I split the difference and built a little rack for it on the roof if I was going to be traveling, or in parking lots for awhile. At least I got half output! At the Beach or in the Bush, I could take it down and get full tracking. Obviously, a BIG system is going to have to be roof mounted. They have tracking systems you can install, but they ain’t cheap! There’s some DIY trackers if you’re handy.
You can run a system with 12 volt panel (really about 18 volt Open Circuit Voltage, to account for voltage losses to the battery), but you have to turn them off and on manually via a switch or plug when the charge voltage reaches about 14- 14.5 volts. There are fairly cheap charge controllers that will do it for you automatically, as well. I rarely topped my 200 watt system off with solar alone, so I just unplugged on the few times I hit 14.5 volts.
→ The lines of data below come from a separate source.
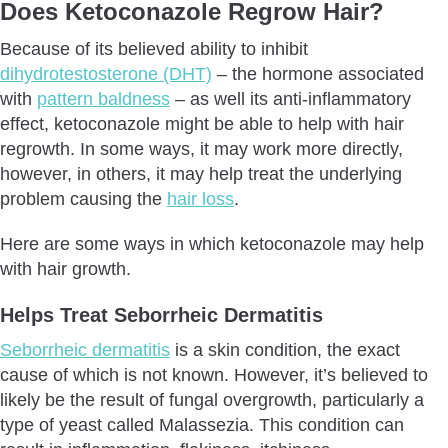
Does Ketoconazole Regrow Hair?
What Can You Use Instead Of Ketoconazole Shampoo?
Is Ketoconazole Shampoo Worth It?
Because of its believed ability to inhibit
dihydrotestosterone (DHT)
– the hormone associated
Conclusion
with
pattern baldness
– as well its anti-inflammatory
Frequently Asked Questions
effect, ketoconazole might be able to help with hair
regrowth. In some ways, it may work more directly,
however, in others, it may help treat the underlying
problem causing the
hair loss
.
Here are some ways in which ketoconazole may help
with hair growth.
Helps Treat Seborrheic Dermatitis
Seborrheic dermatitis
is a skin condition, the exact
cause of which is not known. However, it’s believed to
likely be the result of fungal overgrowth, particularly a
type of yeast called Malassezia. This condition can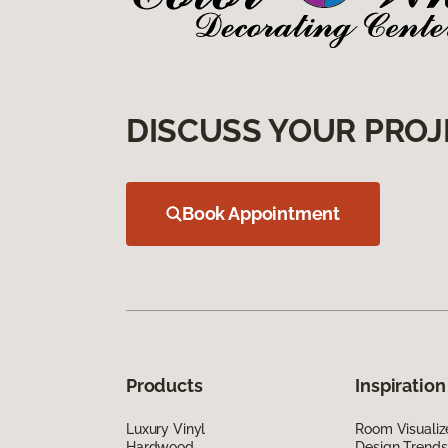
DISCUSS YOUR PROJ
Book Appointment
Products
Inspiration
Luxury Vinyl
Room Visualiz
Hardwood
Design Trends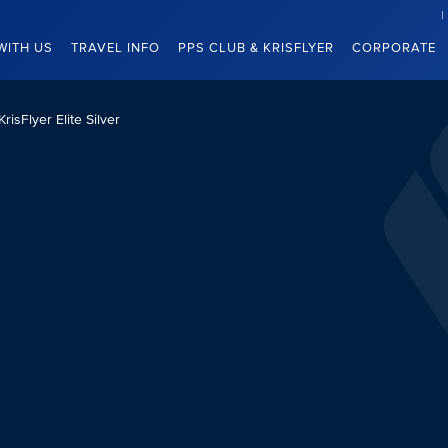
WITH US
TRAVEL INFO
PPS CLUB & KRISFLYER
CORPORATE
KrisFlyer Elite Silver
With my larger system, I use what is called a MPPT controller. The advantage of this more expensive controller is, it allows you to use higher voltage panels (often cheaper) which will still produce output even on hazy/partly cloudy days. If your panels are 60 volt, for example, the MPPT controller uses it’s built in chip to figure all the available Watts comming in, and convert it to the perfect voltage for charging. This means you will get all the available Amps (the TRUE measure of your battery “‘fill”).
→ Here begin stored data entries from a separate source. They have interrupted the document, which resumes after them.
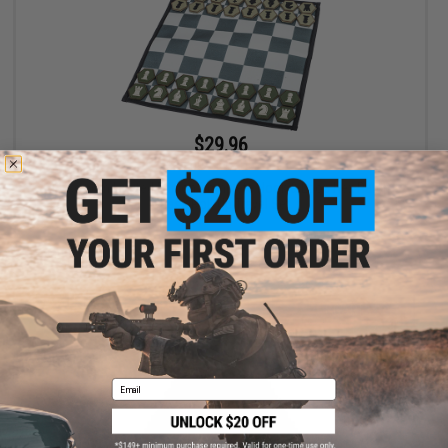
$29.96
$35.00
14% OFF
Evike.com Limited Edition Complete Hook & Loop Hex Patch
Chess Roll-Up Travel Set
+ CART
Email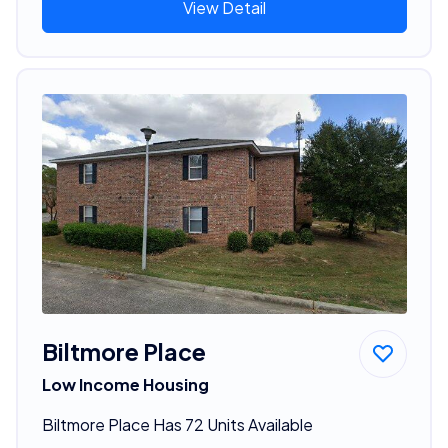
View Detail
Biltmore Place
Low Income Housing
Biltmore Place Has 72 Units Available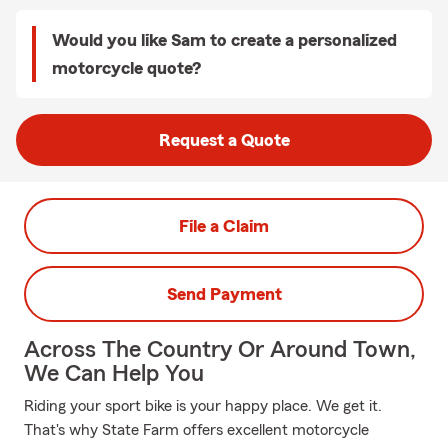
Would you like Sam to create a personalized
motorcycle quote?
Request a Quote
File a Claim
Send Payment
Across The Country Or Around Town,
We Can Help You
Riding your sport bike is your happy place. We get it.
That's why State Farm offers excellent motorcycle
So, on a hazy day your 400 watt system is only putting out 100 watts with your voltage cut in half. With 12 volt panels, you probably wouldn’t even generate enough voltage to “push” the amps produced (say 8), into the battery. My 12 volt panel would typically fall to zero output if any normal cloud was overhead. However, with a 60V panel, I still have 30 volts- far above the battery charging threshold. The MPPT takes the 100 watts (30 volts X 3.33 Amps), and converts it to the battery charging voltage I need (say 13.8). NOW, that 100 watts looks like this: (100W= 13.8V X 7.25A)! I get 7.25A charge into my system instead of near zero.
Over time, especially if you are boondocker like me, that extra energy production really adds up. And in the end, THAT’S what you are paying for when you buy these solar panels. May as well get the most out of that investment by spending bot more upfront! Now if you were a casual camper, it would probably be cheaper just to get a nice inverter generator and charge your batteries daily with that. I use both depending on demand. Especially with all the new power tools, satellite TV, satellite radio, etc.
Sorry for the length of the post, but hopefully that details some of the real world experiences from someone who has been off-grid more of his life than he’s been on. I find the minor inconveniences of off-grid living totally worth the absolute freedom I enjoy… Happy Camping!